Forum Discussion
Issues processing GARP were an initial thought until you mentioned the problem persists even with MAC masquerading. Given that (and the timeframe being around the Cisco-default 300 second MAC address aging) have you looked at neighboring switch MAC/CAM tables when the issue appears? In the MAC masquerading configuration, are the neighboring switches associating the shared MAC with the correct port (port associated to the active unit)?
I've seen partial traffic loss issues when the neighboring device couldn't process all of the GARP traffic on failover. But this only impacted some of the traffic, and was resolved with MAC masquerading (as then only the neighboring switch has to update the MAC table; L2-L3 mapping doesn't change).
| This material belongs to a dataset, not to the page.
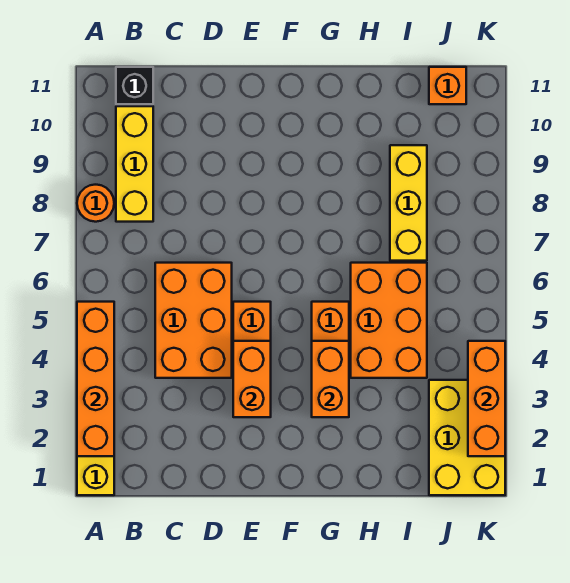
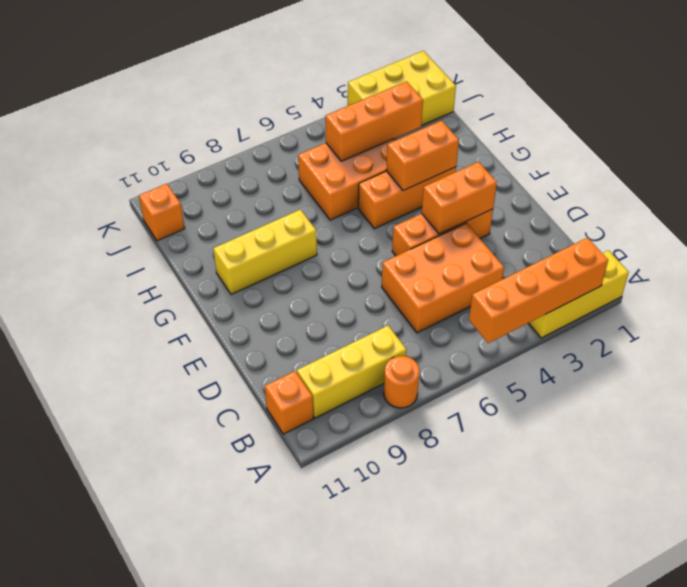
black brick B11 level 1 -> orange brick B11 level 1
yellow brick I7:I9 level 1 -> yellow brick G8:G10 level 1
orange brick K2:K4 level 2 -> orange brick I3:I5 level 2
K25241134 Describes a race-condition issue where the BIGIP transitioning to Offline sends GARPs, but the workaround is to configure MAC masquerade.
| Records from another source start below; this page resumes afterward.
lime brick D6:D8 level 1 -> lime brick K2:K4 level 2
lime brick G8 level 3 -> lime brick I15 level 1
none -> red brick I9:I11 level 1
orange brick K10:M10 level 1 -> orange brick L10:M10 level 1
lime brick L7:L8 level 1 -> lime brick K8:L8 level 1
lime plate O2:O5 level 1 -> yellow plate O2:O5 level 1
Outside of this issue, can F5_A successfully operate and handle traffic in a steady-state condition? No issues with traffic handling on that device outside of a ~5 minute outage when the traffic-group transitions from F5_B to F5_A?
How are the two units connected to the rest of the network? Have also seen partial traffic loss in a Cisco HSRP/vPC environment when admin forgot to enable 'peer-gateway' as described in K12440. Impact depends on how traffic is flowing through the network.